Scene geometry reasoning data
════════════════════

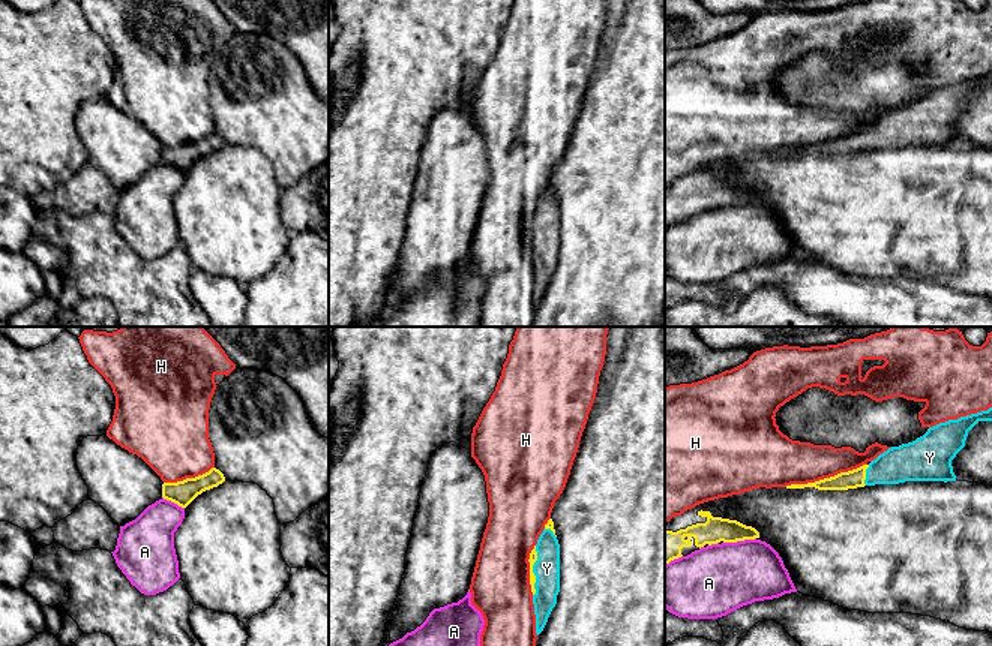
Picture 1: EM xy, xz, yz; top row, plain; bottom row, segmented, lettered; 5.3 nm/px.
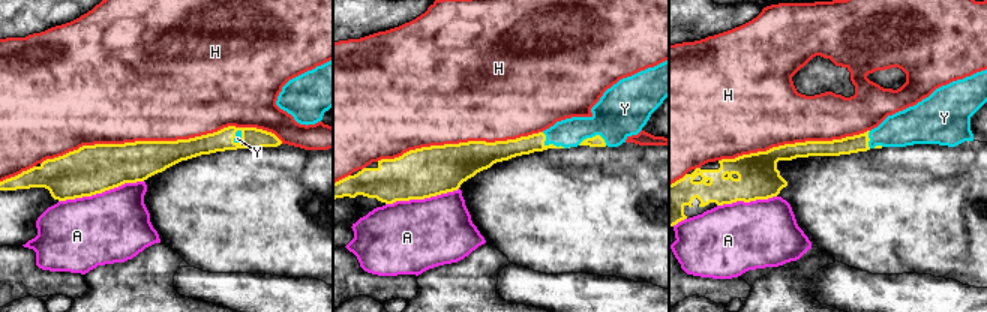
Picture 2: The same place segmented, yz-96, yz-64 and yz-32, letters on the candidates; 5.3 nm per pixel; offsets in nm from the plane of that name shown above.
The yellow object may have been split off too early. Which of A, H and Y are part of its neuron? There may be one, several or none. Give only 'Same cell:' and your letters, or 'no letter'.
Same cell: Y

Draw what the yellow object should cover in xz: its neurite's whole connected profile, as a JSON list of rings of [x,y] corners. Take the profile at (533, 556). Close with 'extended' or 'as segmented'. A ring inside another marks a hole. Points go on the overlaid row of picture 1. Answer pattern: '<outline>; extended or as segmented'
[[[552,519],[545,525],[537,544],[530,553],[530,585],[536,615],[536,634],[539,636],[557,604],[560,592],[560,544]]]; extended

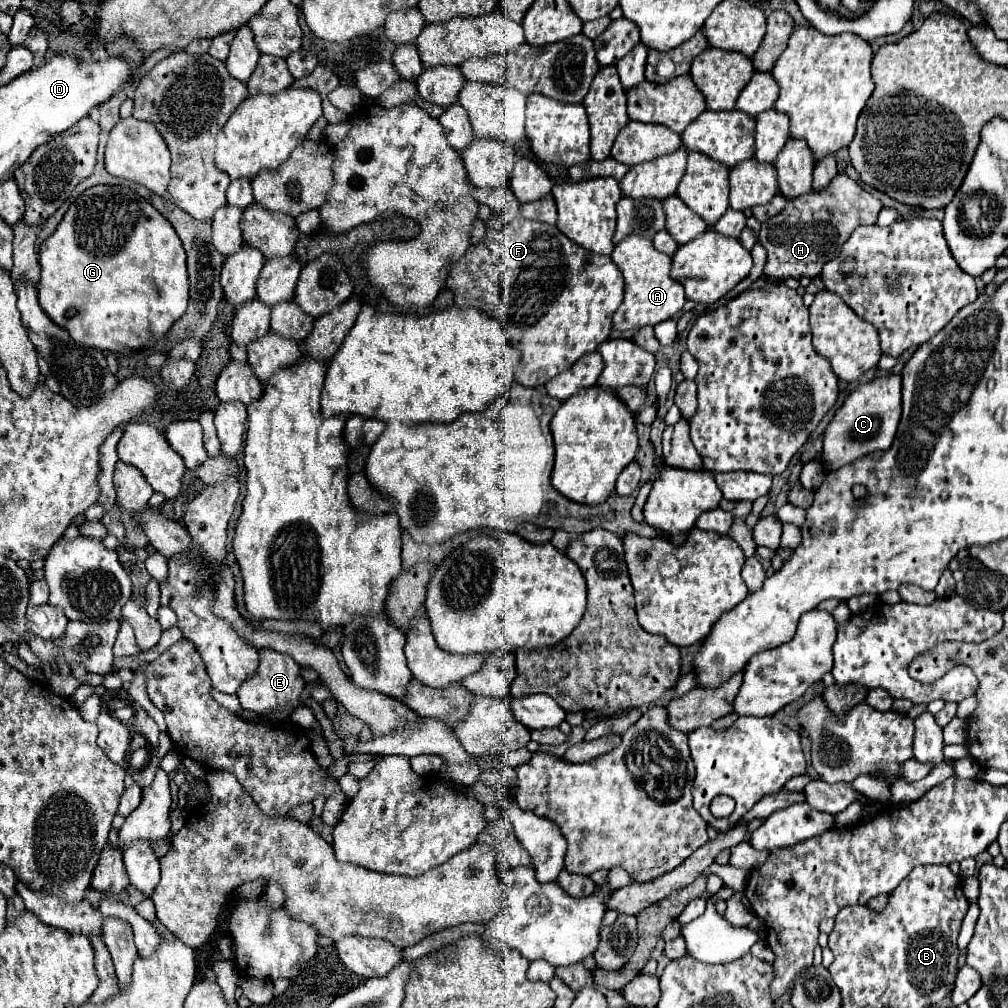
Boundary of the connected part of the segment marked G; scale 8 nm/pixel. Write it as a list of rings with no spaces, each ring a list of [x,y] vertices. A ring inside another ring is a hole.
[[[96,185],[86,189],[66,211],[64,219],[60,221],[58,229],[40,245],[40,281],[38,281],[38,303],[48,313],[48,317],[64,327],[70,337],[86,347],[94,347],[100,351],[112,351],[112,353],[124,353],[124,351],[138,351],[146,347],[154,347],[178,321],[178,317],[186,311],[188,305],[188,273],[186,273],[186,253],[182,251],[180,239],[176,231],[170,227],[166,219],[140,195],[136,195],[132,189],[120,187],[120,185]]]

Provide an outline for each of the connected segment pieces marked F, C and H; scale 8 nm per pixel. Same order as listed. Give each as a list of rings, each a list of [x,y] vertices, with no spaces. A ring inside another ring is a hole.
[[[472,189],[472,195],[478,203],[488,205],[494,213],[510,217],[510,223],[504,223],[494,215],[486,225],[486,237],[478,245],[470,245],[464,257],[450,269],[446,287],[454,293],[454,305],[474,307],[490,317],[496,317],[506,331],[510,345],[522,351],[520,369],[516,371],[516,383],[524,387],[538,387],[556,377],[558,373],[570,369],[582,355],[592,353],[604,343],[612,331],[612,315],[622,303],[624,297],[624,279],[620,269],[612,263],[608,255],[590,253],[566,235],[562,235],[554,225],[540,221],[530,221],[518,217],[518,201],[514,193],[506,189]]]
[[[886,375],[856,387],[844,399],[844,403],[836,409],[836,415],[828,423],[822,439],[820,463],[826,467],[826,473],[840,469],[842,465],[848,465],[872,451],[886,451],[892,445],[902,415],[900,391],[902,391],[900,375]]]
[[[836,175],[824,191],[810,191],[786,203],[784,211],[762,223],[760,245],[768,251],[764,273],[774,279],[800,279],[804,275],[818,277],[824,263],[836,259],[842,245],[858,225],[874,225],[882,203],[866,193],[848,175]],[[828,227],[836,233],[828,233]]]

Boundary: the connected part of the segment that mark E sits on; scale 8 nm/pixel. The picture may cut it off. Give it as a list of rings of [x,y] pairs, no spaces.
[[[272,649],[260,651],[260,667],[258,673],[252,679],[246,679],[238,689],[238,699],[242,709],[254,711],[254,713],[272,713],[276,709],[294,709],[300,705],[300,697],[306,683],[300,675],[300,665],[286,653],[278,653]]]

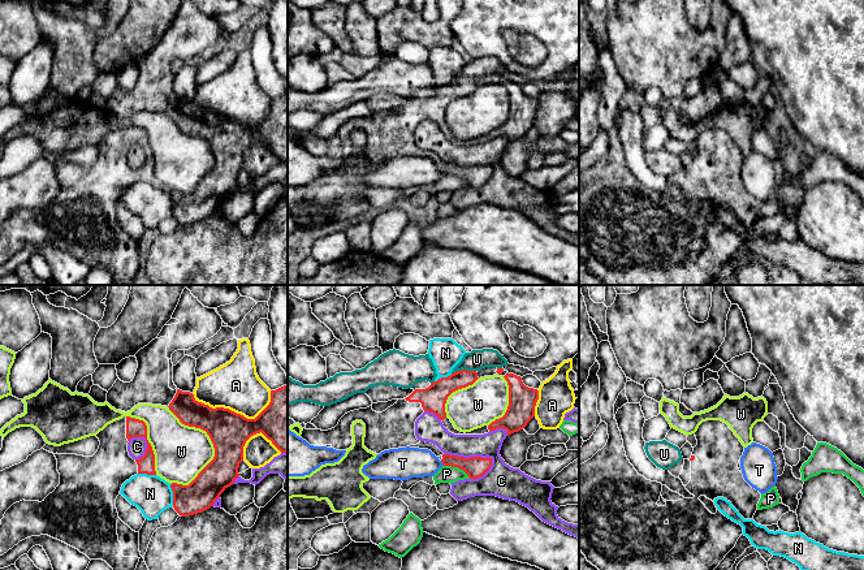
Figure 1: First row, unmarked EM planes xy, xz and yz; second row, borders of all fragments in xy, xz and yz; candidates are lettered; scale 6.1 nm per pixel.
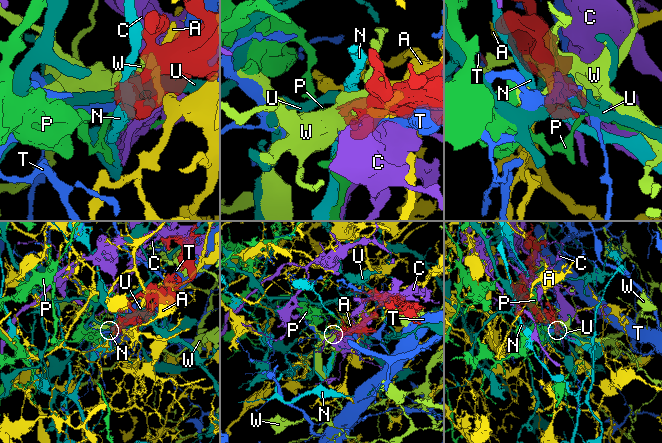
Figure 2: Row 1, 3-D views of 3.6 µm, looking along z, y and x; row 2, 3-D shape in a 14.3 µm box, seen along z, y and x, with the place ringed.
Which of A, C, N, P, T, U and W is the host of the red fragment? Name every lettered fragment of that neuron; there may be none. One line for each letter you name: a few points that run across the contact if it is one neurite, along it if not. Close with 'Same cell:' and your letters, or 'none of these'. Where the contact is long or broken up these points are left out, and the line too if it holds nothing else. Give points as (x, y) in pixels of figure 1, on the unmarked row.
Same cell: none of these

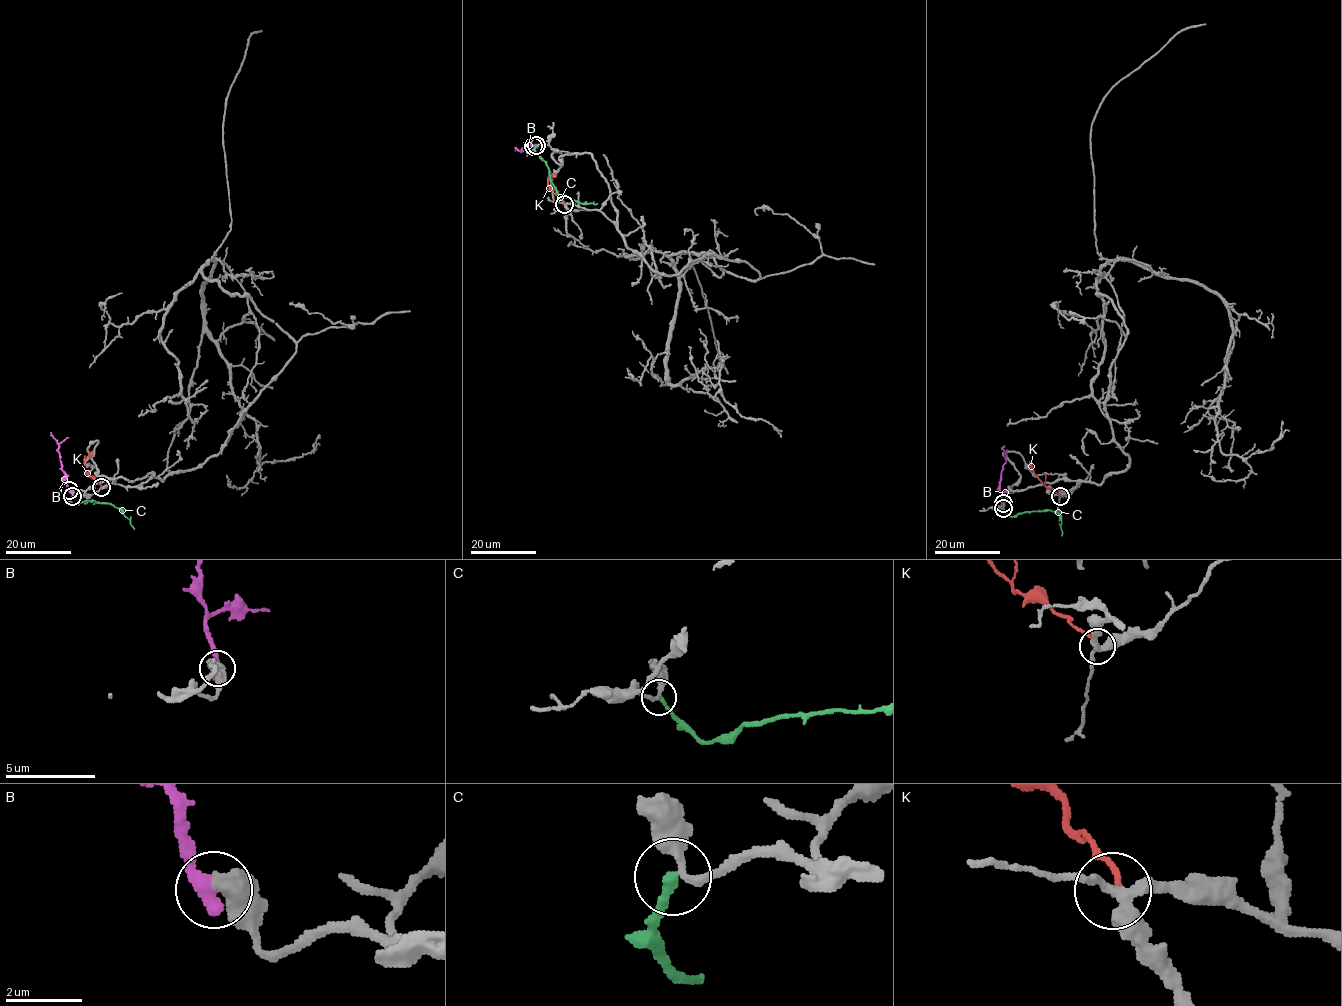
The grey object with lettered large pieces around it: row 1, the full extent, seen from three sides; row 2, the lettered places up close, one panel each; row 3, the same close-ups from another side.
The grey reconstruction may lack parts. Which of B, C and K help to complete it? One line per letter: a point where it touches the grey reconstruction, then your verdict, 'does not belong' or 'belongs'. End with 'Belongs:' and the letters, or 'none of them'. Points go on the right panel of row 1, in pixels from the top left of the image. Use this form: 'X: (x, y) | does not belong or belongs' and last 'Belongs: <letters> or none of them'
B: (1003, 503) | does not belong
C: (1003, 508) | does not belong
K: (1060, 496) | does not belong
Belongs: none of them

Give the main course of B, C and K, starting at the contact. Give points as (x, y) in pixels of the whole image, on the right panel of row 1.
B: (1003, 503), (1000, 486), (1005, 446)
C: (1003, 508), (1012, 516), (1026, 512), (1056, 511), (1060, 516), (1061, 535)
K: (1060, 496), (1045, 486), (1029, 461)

════════════════════

Please, without any pictures, retype the records exactly as they appear.

Picture 1: EM xy, xz, yz; top row, plain; bottom row, segmented, lettered; 5.3 nm/px.
Picture 2: The same place segmented, yz-96, yz-64 and yz-32, letters on the candidates; 5.3 nm per pixel; offsets in nm from the plane of that name shown above.
The yellow object may have been split off too early. Which of A, H and Y are part of its neuron? There may be one, several or none. Give only 'Same cell:' and your letters, or 'no letter'.
Same cell: Y

Draw what the yellow object should cover in xz: its neurite's whole connected profile, as a JSON list of rings of [x,y] corners. Take the profile at (533, 556). Close with 'extended' or 'as segmented'. A ring inside another marks a hole. Points go on the overlaid row of picture 1. Answer pattern: '<outline>; extended or as segmented'
[[[552,519],[545,525],[537,544],[530,553],[530,585],[536,615],[536,634],[539,636],[557,604],[560,592],[560,544]]]; extended

Boundary of the connected part of the segment marked G; scale 8 nm/pixel. Write it as a list of rings with no spaces, each ring a list of [x,y] vertices. A ring inside another ring is a hole.
[[[96,185],[86,189],[66,211],[64,219],[60,221],[58,229],[40,245],[40,281],[38,281],[38,303],[48,313],[48,317],[64,327],[70,337],[86,347],[94,347],[100,351],[112,351],[112,353],[124,353],[124,351],[138,351],[146,347],[154,347],[178,321],[178,317],[186,311],[188,305],[188,273],[186,273],[186,253],[182,251],[180,239],[176,231],[170,227],[166,219],[140,195],[136,195],[132,189],[120,187],[120,185]]]

Provide an outline for each of the connected segment pieces marked F, C and H; scale 8 nm per pixel. Same order as listed. Give each as a list of rings, each a list of [x,y] vertices, with no spaces. A ring inside another ring is a hole.
[[[472,189],[472,195],[478,203],[488,205],[494,213],[510,217],[510,223],[504,223],[494,215],[486,225],[486,237],[478,245],[470,245],[464,257],[450,269],[446,287],[454,293],[454,305],[474,307],[490,317],[496,317],[506,331],[510,345],[522,351],[520,369],[516,371],[516,383],[524,387],[538,387],[556,377],[558,373],[570,369],[582,355],[592,353],[604,343],[612,331],[612,315],[622,303],[624,297],[624,279],[620,269],[612,263],[608,255],[590,253],[566,235],[562,235],[554,225],[540,221],[530,221],[518,217],[518,201],[514,193],[506,189]]]
[[[886,375],[856,387],[844,399],[844,403],[836,409],[836,415],[828,423],[822,439],[820,463],[826,467],[826,473],[840,469],[842,465],[848,465],[872,451],[886,451],[892,445],[902,415],[900,391],[902,391],[900,375]]]
[[[836,175],[824,191],[810,191],[786,203],[784,211],[762,223],[760,245],[768,251],[764,273],[774,279],[800,279],[804,275],[818,277],[824,263],[836,259],[842,245],[858,225],[874,225],[882,203],[866,193],[848,175]],[[828,227],[836,233],[828,233]]]

Boundary: the connected part of the segment that mark E sits on; scale 8 nm/pixel. The picture may cut it off. Give it as a list of rings of [x,y] pairs, no spaces.
[[[272,649],[260,651],[260,667],[258,673],[252,679],[246,679],[238,689],[238,699],[242,709],[254,711],[254,713],[272,713],[276,709],[294,709],[300,705],[300,697],[306,683],[300,675],[300,665],[286,653],[278,653]]]

Figure 1: First row, unmarked EM planes xy, xz and yz; second row, borders of all fragments in xy, xz and yz; candidates are lettered; scale 6.1 nm per pixel.
Figure 2: Row 1, 3-D views of 3.6 µm, looking along z, y and x; row 2, 3-D shape in a 14.3 µm box, seen along z, y and x, with the place ringed.
Which of A, C, N, P, T, U and W is the host of the red fragment? Name every lettered fragment of that neuron; there may be none. One line for each letter you name: a few points that run across the contact if it is one neurite, along it if not. Close with 'Same cell:' and your letters, or 'none of these'. Where the contact is long or broken up these points are left out, and the line too if it holds nothing else. Give points as (x, y) in pixels of figure 1, on the unmarked row.
Same cell: none of these

The grey object with lettered large pieces around it: row 1, the full extent, seen from three sides; row 2, the lettered places up close, one panel each; row 3, the same close-ups from another side.
The grey reconstruction may lack parts. Which of B, C and K help to complete it? One line per letter: a point where it touches the grey reconstruction, then your verdict, 'does not belong' or 'belongs'. End with 'Belongs:' and the letters, or 'none of them'. Points go on the right panel of row 1, in pixels from the top left of the image. Use this form: 'X: (x, y) | does not belong or belongs' and last 'Belongs: <letters> or none of them'
B: (1003, 503) | does not belong
C: (1003, 508) | does not belong
K: (1060, 496) | does not belong
Belongs: none of them

Give the main course of B, C and K, starting at the contact. Give points as (x, y) in pixels of the whole image, on the right panel of row 1.
B: (1003, 503), (1000, 486), (1005, 446)
C: (1003, 508), (1012, 516), (1026, 512), (1056, 511), (1060, 516), (1061, 535)
K: (1060, 496), (1045, 486), (1029, 461)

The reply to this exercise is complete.